In 2012 the Government issued planning guidelines for meat chicken farms. Driven by bio-security concerns(including Avian Flu) these guidelines call for separation of 1,000 metres between new and existing meat chicken farm complexes and 5,000 metres between a meat chicken farm complex and a meat chicken breeder farm. The implications of these guidelines and the issue of Avian Flu is another example of an issue that could be more significant now than when the project was originally proposed in 2004.
The majority group of councillors clucked knowingly about the need to make their decision only having regard to a strict interpretation of Section 383 of the Sustainable Planning Act which defines just four matters that Council must have regard to. Then they proceeded to peck away at the issue of legal costs in the event that they were to refuse a decision and have to defend this decision in court. This discussion was outside the scope of the four matters that they were supposed to have regard to.
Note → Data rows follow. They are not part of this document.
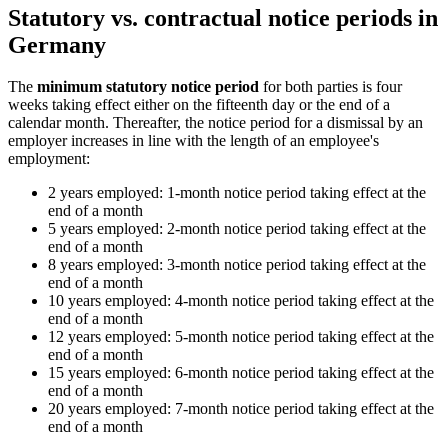
Statutory vs. contractual notice periods in
Germany
The
minimum statutory notice period
for both parties is four
weeks taking effect either on the fifteenth day or the end of a
calendar month. Thereafter, the notice period for a dismissal by an
employer increases in line with the length of an employee's
employment:
2 years employed: 1-month notice period taking effect at the
end of a month
5 years employed: 2-month notice period taking effect at the
end of a month
8 years employed: 3-month notice period taking effect at the
end of a month
10 years employed: 4-month notice period taking effect at the
end of a month
12 years employed: 5-month notice period taking effect at the
end of a month
15 years employed: 6-month notice period taking effect at the
end of a month
20 years employed: 7-month notice period taking effect at the
end of a month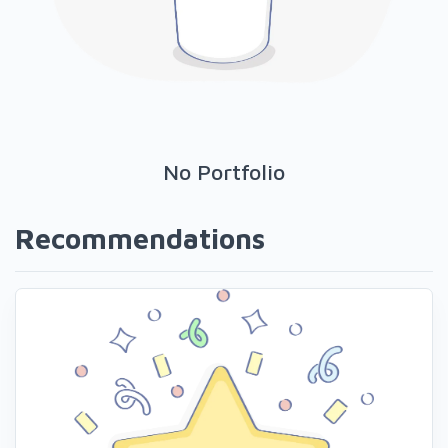
No Portfolio
Recommendations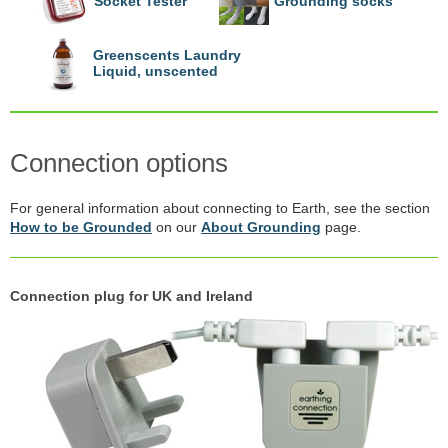
Socket Tester
Grounding socks
Greenscents Laundry
Liquid, unscented
Connection options
For general information about connecting to Earth, see the section
How to be Grounded
on our
About Grounding
page.
Connection plug for UK and Ireland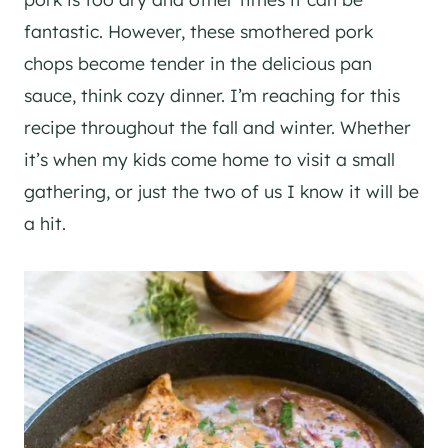
fantastic. However, these smothered pork
chops become tender in the delicious pan
sauce, think cozy dinner. I’m reaching for this
recipe throughout the fall and winter. Whether
it’s when my kids come home to visit a small
gathering, or just the two of us I know it will be
a hit.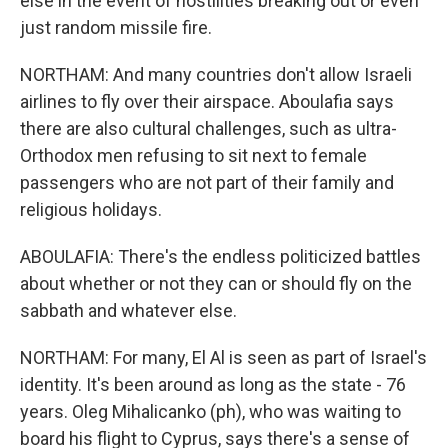
else in the event of hostilities breaking out or even
just random missile fire.
NORTHAM: And many countries don't allow Israeli
airlines to fly over their airspace. Aboulafia says
there are also cultural challenges, such as ultra-
Orthodox men refusing to sit next to female
passengers who are not part of their family and
religious holidays.
ABOULAFIA: There's the endless politicized battles
about whether or not they can or should fly on the
sabbath and whatever else.
NORTHAM: For many, El Al is seen as part of Israel's
identity. It's been around as long as the state - 76
years. Oleg Mihalicanko (ph), who was waiting to
board his flight to Cyprus, says there's a sense of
Cr Ogilvie proposed that Council obtain expert legal advice about the prospect of making a legally valid decision to refuse an extension. Not much interest from the majority group of councillors.
The bigger picture
To arrive at their position most Councillors put great weight on Section 383 of SPA. During the debate there was no reference to broad intend of the Sustainable Planning Act. But Section 5 of the Act deals with advancing the Act’s purpose which intends that decision-making processes:
(i) are accountable, coordinated, effective and efficient;
(ii) take account of short and long-term environmental effects of development at local, regional, State and wider levels, including, for example, the effects of development on climate change; and
(iii) apply the precautionary principle; and
(iv) seek to provide for equity between present and future generations….
The time lapse between the lodgement of the application and the recent request for an extension is almost generational. A massive population growth in the locality means that many people could have foisted upon them a heavy industry in the form of a power station.
How long should a development application be allowed to sit “in abeyance” creating uncertainty for the community?
Finally, the discussion ended and the Officers recommendation to approve an 18 month extension for the development application was approved by a margin of 6 to 5.
Surprisingly, Cr Talty voted against granting the extension. Would this have been the case if her vote was needed to achieve a majority vote for granting the extension?
Where to from here?
The chicken poo power project has development approval that is now valid until 20 September 2016. But does the project have a social licence to operate?
A social licence to operate has to be earned through effective community consultation. This project appears to have treated the community with contempt. If the developer wants to turn community perceptions around then genuine community engagement should be an early priority.